Stored dataset items
---

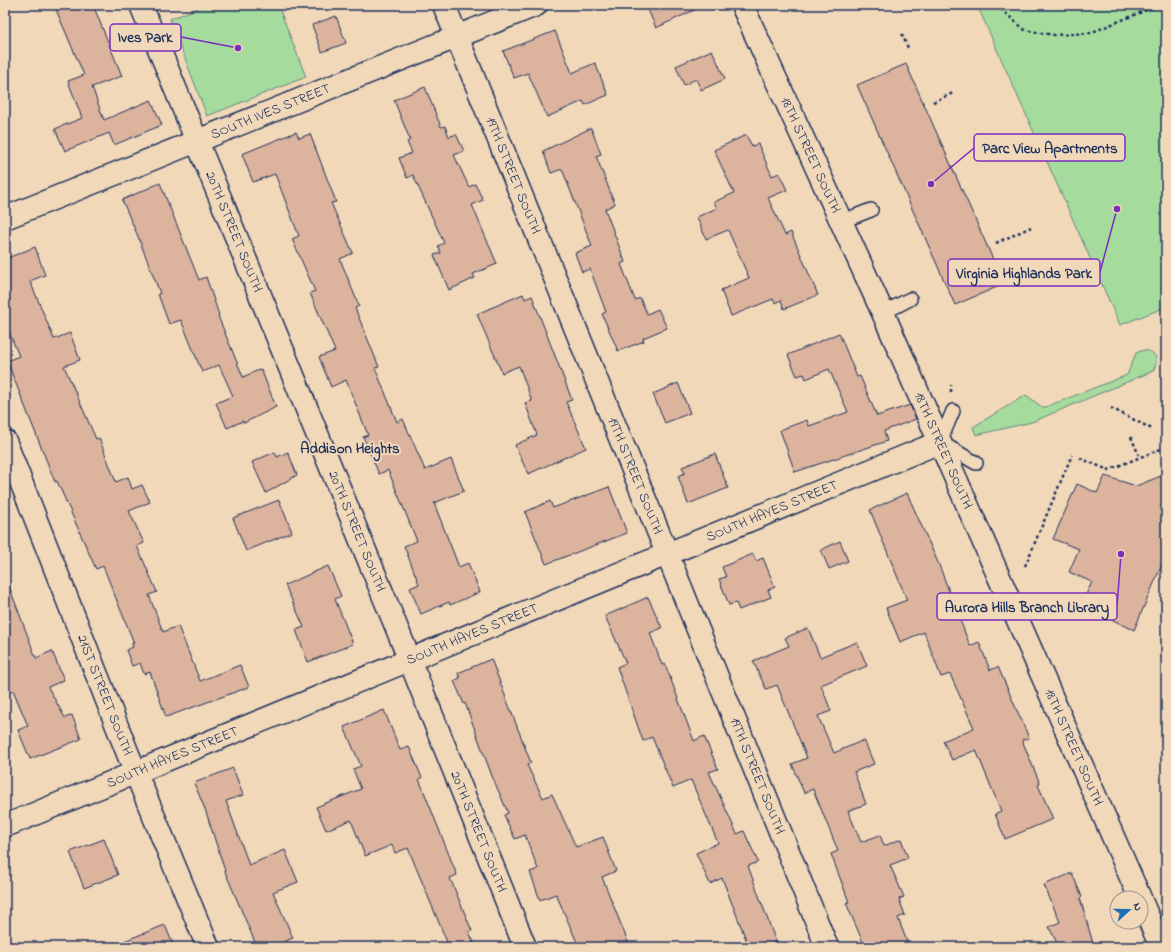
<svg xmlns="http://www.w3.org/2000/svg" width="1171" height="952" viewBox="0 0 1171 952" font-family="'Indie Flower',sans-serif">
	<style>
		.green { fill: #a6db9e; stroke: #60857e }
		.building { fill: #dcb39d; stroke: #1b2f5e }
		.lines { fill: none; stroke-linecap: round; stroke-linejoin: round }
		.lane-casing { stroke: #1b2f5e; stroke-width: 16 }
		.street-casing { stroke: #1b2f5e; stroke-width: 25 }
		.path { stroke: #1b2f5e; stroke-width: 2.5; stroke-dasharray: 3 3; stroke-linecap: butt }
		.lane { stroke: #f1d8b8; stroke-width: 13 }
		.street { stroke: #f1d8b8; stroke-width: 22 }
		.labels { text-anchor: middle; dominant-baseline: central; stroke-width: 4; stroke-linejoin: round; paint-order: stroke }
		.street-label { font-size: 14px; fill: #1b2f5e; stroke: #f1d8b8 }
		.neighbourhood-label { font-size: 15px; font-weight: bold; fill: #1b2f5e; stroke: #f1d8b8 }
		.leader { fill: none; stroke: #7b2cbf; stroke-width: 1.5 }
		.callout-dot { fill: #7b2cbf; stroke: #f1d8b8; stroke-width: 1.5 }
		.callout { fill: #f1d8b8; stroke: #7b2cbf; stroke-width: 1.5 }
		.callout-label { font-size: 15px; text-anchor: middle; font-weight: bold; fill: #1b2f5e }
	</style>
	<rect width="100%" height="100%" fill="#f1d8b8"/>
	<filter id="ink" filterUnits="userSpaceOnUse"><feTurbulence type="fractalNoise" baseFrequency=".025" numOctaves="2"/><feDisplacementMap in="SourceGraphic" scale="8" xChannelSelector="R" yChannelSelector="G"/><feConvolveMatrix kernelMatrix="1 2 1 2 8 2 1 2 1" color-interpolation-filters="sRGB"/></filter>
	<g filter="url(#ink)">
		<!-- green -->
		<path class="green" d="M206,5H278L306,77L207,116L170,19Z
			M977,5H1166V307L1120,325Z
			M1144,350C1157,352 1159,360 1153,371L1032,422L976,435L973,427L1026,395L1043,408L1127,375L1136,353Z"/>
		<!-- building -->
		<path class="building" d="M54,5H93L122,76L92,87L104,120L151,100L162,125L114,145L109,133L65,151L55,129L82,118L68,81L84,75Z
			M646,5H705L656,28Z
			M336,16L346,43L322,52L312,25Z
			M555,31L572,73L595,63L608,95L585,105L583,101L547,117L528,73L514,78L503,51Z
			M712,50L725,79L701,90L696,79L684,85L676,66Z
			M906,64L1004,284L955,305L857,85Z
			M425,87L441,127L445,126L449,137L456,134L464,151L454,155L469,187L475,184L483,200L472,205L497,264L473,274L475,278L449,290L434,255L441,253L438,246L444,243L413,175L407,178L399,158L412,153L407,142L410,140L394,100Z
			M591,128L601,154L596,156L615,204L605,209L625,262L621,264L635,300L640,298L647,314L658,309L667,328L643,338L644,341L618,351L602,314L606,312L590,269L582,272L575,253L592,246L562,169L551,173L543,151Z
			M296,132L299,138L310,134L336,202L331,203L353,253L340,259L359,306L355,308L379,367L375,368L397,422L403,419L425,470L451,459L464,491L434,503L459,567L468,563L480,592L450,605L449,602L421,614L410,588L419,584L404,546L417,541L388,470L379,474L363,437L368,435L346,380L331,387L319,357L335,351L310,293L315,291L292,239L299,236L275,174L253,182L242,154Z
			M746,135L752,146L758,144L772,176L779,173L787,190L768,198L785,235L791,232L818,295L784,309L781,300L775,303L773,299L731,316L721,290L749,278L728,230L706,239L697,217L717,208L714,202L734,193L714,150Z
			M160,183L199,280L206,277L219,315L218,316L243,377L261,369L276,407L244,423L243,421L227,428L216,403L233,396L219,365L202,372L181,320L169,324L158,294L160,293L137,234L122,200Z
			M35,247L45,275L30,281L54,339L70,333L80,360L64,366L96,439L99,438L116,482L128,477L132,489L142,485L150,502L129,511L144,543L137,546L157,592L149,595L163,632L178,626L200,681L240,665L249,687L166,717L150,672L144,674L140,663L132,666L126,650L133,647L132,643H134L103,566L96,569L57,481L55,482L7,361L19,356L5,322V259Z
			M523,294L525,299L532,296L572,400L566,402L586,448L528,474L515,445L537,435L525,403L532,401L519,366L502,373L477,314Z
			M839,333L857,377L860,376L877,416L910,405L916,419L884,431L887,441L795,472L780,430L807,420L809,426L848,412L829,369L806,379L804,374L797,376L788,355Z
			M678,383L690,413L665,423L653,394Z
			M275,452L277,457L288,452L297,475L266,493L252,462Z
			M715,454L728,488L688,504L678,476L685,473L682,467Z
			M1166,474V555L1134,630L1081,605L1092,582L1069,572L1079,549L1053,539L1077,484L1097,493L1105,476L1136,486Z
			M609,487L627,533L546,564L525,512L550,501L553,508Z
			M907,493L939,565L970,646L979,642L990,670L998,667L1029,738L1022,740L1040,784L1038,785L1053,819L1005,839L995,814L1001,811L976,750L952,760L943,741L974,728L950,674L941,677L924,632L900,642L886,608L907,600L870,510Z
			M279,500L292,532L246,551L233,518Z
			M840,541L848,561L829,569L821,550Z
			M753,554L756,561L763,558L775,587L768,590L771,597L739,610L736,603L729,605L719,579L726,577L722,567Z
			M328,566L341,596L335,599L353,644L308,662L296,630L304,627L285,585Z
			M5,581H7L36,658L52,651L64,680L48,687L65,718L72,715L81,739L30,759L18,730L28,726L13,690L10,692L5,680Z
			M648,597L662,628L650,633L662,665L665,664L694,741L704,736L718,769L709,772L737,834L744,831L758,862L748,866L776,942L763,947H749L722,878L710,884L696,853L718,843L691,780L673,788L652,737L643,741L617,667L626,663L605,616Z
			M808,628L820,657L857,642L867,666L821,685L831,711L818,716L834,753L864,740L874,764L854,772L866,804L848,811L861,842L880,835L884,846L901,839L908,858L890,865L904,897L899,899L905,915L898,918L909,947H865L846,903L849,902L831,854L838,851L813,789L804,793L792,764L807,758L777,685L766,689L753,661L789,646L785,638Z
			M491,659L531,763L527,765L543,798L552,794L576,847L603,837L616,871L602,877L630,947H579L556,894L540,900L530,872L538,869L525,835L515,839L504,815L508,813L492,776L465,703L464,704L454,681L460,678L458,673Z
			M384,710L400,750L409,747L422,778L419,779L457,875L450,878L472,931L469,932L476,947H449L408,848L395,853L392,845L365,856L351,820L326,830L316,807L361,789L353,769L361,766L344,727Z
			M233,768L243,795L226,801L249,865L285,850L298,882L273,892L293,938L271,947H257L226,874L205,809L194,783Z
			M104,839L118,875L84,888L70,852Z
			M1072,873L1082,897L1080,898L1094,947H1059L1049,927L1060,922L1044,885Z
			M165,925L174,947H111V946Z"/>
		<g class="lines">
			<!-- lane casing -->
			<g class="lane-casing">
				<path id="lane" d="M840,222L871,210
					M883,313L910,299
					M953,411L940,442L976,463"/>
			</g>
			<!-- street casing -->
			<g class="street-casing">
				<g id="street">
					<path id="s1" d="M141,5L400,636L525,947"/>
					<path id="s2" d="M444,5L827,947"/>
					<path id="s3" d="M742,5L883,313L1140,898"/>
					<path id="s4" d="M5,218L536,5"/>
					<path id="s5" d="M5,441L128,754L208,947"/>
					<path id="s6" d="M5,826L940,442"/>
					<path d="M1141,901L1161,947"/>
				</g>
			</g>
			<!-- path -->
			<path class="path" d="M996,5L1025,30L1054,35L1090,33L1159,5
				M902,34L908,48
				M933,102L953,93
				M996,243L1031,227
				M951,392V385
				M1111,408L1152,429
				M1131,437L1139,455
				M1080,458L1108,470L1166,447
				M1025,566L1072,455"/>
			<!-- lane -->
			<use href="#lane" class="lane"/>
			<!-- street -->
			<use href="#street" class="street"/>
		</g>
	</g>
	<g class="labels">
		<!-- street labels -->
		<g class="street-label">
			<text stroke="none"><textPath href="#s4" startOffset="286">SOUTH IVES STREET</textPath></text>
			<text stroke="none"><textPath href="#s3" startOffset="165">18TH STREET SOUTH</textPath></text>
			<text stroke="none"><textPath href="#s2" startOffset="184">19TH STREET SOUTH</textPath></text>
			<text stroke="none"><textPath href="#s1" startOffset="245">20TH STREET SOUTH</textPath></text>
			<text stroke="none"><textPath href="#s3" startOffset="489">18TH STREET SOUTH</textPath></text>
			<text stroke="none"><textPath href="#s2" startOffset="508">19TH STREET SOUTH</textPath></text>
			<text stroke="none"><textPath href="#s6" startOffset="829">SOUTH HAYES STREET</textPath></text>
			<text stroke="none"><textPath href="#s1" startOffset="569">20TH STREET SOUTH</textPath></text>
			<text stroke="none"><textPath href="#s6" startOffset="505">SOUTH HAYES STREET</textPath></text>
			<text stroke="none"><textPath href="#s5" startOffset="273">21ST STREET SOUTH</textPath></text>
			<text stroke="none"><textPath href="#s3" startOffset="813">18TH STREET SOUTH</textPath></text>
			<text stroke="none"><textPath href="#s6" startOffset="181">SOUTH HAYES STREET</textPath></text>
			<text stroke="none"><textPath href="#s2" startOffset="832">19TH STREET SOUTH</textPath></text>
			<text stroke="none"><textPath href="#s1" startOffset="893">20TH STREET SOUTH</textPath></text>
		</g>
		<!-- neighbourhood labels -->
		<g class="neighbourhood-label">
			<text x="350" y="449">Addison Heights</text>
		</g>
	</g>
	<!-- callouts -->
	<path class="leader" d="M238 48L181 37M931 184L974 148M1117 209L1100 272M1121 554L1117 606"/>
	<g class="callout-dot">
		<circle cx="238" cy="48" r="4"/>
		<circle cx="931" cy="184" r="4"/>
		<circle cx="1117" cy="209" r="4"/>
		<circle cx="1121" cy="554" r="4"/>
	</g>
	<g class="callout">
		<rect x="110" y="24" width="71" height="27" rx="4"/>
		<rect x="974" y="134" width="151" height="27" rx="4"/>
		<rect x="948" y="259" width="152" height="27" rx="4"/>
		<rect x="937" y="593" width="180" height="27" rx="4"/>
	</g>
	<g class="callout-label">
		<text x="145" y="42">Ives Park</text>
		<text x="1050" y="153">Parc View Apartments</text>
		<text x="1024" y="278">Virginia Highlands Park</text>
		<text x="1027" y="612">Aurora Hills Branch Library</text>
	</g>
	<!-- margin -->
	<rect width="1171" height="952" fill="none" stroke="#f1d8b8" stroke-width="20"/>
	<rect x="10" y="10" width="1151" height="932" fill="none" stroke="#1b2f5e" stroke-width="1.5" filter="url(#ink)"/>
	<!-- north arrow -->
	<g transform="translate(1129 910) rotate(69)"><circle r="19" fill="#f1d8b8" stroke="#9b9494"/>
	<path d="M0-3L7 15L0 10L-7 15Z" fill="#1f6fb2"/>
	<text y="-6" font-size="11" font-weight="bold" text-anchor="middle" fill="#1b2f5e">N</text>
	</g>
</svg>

---

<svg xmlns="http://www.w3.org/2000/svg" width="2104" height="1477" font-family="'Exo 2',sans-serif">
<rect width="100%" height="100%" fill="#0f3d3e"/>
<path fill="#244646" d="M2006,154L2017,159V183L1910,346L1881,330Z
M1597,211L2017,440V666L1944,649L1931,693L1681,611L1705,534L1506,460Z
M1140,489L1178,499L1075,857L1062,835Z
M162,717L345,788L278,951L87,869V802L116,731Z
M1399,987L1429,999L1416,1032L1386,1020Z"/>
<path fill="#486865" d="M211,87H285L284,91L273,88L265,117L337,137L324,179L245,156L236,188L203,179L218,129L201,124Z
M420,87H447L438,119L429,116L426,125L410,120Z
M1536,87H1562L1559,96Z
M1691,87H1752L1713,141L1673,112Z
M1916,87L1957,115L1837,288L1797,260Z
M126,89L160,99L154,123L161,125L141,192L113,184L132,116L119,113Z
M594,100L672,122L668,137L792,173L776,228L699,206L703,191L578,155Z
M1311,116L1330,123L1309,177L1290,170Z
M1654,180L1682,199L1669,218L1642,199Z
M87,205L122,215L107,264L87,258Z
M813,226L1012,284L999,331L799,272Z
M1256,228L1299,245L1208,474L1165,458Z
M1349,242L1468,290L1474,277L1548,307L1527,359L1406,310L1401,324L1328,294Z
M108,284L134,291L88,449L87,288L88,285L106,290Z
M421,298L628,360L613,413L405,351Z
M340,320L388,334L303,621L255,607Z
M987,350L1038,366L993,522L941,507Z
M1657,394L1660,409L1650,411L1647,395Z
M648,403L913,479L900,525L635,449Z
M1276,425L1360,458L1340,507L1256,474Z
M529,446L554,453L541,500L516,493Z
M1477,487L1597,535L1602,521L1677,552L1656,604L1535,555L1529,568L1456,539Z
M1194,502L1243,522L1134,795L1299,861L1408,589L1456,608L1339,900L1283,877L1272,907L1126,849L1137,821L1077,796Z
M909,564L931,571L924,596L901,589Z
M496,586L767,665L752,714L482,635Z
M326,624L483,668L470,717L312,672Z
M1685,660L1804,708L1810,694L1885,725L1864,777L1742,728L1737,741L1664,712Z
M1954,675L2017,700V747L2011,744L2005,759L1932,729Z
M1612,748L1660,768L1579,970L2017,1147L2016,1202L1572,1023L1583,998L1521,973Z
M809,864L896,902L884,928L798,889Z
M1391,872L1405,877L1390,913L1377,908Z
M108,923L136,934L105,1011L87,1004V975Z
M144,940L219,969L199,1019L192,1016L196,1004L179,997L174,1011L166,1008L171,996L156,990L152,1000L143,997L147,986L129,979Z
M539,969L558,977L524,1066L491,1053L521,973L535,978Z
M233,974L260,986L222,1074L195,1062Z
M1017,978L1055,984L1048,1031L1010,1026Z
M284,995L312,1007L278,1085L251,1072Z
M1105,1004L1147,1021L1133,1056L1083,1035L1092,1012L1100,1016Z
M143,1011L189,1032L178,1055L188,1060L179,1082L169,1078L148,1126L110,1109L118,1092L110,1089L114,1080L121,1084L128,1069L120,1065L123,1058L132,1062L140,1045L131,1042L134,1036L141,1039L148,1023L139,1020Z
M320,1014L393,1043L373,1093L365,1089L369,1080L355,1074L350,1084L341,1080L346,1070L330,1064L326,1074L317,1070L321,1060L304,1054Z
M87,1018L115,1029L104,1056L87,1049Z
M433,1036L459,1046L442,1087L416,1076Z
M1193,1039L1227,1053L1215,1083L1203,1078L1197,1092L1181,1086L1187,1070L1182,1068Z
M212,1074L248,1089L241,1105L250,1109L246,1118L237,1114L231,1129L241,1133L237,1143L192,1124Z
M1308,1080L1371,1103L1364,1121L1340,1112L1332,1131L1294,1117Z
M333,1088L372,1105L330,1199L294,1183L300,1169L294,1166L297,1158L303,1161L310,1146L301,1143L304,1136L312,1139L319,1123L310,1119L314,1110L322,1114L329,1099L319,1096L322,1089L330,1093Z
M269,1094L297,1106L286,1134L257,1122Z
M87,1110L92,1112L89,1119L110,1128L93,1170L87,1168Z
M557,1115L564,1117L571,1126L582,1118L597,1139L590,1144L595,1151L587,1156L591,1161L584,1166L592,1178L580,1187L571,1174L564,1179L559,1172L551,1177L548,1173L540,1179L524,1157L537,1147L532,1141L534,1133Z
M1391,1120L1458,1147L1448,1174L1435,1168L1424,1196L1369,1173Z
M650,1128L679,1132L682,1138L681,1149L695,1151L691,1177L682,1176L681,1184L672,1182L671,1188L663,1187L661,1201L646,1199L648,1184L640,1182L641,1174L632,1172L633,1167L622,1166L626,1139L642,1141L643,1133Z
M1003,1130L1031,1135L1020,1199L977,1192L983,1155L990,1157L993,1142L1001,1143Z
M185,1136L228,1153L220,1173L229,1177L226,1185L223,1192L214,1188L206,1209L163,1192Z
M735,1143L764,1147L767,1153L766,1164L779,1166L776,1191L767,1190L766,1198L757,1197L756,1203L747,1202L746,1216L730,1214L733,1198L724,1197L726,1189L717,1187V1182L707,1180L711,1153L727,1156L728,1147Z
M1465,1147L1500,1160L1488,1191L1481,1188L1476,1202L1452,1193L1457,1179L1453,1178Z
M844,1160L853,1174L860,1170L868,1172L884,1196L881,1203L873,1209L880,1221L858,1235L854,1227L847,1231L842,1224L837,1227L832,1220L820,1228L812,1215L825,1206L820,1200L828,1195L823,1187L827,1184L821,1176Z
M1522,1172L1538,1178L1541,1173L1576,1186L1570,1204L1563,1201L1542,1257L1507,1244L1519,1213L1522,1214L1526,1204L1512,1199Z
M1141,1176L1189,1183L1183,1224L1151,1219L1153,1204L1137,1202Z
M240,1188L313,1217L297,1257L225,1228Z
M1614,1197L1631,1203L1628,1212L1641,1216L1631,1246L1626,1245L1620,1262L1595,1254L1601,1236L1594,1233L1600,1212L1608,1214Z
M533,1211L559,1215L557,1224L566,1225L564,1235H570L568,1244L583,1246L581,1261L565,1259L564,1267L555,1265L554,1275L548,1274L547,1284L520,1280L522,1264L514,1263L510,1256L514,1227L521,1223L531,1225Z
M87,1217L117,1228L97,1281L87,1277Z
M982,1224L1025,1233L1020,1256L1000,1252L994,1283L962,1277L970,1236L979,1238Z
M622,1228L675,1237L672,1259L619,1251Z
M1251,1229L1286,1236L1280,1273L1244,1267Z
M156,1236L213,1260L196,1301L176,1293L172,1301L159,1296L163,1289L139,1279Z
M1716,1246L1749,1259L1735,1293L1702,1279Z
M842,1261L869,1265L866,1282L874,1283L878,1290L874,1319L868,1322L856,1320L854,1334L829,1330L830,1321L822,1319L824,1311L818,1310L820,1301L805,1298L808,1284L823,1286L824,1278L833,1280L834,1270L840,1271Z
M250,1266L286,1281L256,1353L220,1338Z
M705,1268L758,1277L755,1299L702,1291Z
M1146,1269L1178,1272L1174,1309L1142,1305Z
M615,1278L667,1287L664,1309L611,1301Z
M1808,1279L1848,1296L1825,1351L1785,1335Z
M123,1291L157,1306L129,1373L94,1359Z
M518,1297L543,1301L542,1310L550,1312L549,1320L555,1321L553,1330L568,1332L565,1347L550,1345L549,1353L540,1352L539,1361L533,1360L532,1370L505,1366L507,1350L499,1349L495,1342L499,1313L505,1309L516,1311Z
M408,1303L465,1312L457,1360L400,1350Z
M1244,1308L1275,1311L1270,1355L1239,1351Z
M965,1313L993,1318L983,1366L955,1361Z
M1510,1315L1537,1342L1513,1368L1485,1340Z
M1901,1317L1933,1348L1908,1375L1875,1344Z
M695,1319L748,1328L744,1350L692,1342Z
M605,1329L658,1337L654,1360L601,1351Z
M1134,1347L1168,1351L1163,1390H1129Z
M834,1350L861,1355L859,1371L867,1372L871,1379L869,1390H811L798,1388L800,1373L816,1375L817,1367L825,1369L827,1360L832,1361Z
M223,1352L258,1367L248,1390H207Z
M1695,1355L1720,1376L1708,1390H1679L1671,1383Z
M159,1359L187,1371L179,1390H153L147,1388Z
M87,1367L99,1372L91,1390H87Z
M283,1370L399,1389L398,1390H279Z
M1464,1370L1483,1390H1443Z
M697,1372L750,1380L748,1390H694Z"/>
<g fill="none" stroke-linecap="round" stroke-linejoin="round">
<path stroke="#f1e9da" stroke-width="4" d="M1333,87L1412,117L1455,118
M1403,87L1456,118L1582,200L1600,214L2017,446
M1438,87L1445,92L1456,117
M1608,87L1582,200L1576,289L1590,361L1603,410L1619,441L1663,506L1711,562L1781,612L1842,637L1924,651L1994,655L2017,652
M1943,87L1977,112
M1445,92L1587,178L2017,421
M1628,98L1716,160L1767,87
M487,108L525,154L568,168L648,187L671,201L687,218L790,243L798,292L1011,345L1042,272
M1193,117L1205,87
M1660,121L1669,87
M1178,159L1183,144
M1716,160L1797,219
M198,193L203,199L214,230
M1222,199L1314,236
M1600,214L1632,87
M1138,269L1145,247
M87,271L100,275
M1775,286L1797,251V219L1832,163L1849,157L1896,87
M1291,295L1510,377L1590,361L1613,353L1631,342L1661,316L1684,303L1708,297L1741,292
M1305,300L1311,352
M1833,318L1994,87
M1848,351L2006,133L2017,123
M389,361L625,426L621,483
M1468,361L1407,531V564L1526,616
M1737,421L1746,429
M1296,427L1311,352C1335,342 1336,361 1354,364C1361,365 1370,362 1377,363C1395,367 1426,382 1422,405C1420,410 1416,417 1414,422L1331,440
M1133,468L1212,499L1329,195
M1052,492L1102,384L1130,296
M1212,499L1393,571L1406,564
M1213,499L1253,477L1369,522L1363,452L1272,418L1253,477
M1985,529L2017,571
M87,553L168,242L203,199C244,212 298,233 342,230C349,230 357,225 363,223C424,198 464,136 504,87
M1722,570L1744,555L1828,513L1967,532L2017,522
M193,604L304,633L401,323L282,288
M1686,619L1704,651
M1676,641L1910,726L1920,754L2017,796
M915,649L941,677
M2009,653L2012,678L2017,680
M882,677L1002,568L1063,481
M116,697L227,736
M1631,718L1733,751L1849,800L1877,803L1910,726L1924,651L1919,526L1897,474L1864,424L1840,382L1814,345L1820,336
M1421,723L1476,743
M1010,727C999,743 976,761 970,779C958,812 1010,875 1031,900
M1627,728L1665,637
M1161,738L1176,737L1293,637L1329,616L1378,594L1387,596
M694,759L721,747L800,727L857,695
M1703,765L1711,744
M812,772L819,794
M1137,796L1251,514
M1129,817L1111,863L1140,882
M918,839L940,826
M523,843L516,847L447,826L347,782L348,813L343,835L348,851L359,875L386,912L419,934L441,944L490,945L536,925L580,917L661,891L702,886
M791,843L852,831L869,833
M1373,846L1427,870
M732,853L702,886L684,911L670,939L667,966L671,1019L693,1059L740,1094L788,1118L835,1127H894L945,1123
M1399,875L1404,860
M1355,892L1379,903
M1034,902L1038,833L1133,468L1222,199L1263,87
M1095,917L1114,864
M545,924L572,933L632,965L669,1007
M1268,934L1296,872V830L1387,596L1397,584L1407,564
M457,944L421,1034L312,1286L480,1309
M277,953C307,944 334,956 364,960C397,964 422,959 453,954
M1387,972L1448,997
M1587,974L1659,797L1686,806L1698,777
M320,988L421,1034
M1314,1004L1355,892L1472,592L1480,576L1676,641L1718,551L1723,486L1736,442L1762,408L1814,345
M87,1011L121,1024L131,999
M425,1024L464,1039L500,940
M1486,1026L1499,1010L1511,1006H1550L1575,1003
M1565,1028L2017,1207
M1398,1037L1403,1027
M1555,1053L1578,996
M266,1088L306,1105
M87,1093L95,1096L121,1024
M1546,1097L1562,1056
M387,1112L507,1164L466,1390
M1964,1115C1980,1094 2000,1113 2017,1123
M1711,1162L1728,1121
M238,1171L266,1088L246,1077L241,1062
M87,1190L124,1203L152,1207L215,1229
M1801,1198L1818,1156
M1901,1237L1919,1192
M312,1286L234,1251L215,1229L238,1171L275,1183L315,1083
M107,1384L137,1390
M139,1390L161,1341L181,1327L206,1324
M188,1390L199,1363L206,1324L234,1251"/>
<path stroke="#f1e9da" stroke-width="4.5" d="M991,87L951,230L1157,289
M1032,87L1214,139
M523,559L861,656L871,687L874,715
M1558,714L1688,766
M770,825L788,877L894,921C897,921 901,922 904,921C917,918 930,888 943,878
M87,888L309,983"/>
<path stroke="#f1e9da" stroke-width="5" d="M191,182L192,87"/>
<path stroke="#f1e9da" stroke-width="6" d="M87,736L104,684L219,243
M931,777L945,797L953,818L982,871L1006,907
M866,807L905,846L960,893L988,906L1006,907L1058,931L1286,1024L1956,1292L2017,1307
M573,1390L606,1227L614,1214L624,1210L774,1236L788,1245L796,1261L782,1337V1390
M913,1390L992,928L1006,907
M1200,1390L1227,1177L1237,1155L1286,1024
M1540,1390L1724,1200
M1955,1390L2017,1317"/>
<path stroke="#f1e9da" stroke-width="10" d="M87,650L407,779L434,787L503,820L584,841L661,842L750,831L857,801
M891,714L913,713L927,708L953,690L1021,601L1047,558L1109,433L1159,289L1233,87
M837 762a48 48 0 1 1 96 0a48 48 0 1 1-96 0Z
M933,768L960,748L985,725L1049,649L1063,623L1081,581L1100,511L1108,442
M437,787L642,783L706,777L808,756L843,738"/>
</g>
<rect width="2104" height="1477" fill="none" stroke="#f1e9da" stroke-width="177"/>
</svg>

---

* **TASK DESCRIPTION**: In the records above, find the line with "M1686,619L1704,651"; write out exactly that line and each one after it, stopping after the line with "M770,825L788,877L894,921C897,921 901,922 904,921C917,918".

* **TASK RESULT**:
M1686,619L1704,651
M1676,641L1910,726L1920,754L2017,796
M915,649L941,677
M2009,653L2012,678L2017,680
M882,677L1002,568L1063,481
M116,697L227,736
M1631,718L1733,751L1849,800L1877,803L1910,726L1924,651L1919,526L1897,474L1864,424L1840,382L1814,345L1820,336
M1421,723L1476,743
M1010,727C999,743 976,761 970,779C958,812 1010,875 1031,900
M1627,728L1665,637
M1161,738L1176,737L1293,637L1329,616L1378,594L1387,596
M694,759L721,747L800,727L857,695
M1703,765L1711,744
M812,772L819,794
M1137,796L1251,514
M1129,817L1111,863L1140,882
M918,839L940,826
M523,843L516,847L447,826L347,782L348,813L343,835L348,851L359,875L386,912L419,934L441,944L490,945L536,925L580,917L661,891L702,886
M791,843L852,831L869,833
M1373,846L1427,870
M732,853L702,886L684,911L670,939L667,966L671,1019L693,1059L740,1094L788,1118L835,1127H894L945,1123
M1399,875L1404,860
M1355,892L1379,903
M1034,902L1038,833L1133,468L1222,199L1263,87
M1095,917L1114,864
M545,924L572,933L632,965L669,1007
M1268,934L1296,872V830L1387,596L1397,584L1407,564
M457,944L421,1034L312,1286L480,1309
M277,953C307,944 334,956 364,960C397,964 422,959 453,954
M1387,972L1448,997
M1587,974L1659,797L1686,806L1698,777
M320,988L421,1034
M1314,1004L1355,892L1472,592L1480,576L1676,641L1718,551L1723,486L1736,442L1762,408L1814,345
M87,1011L121,1024L131,999
M425,1024L464,1039L500,940
M1486,1026L1499,1010L1511,1006H1550L1575,1003
M1565,1028L2017,1207
M1398,1037L1403,1027
M1555,1053L1578,996
M266,1088L306,1105
M87,1093L95,1096L121,1024
M1546,1097L1562,1056
M387,1112L507,1164L466,1390
M1964,1115C1980,1094 2000,1113 2017,1123
M1711,1162L1728,1121
M238,1171L266,1088L246,1077L241,1062
M87,1190L124,1203L152,1207L215,1229
M1801,1198L1818,1156
M1901,1237L1919,1192
M312,1286L234,1251L215,1229L238,1171L275,1183L315,1083
M107,1384L137,1390
M139,1390L161,1341L181,1327L206,1324
M188,1390L199,1363L206,1324L234,1251"/>
<path stroke="#f1e9da" stroke-width="4.5" d="M991,87L951,230L1157,289
M1032,87L1214,139
M523,559L861,656L871,687L874,715
M1558,714L1688,766
M770,825L788,877L894,921C897,921 901,922 904,921C917,918 930,888 943,878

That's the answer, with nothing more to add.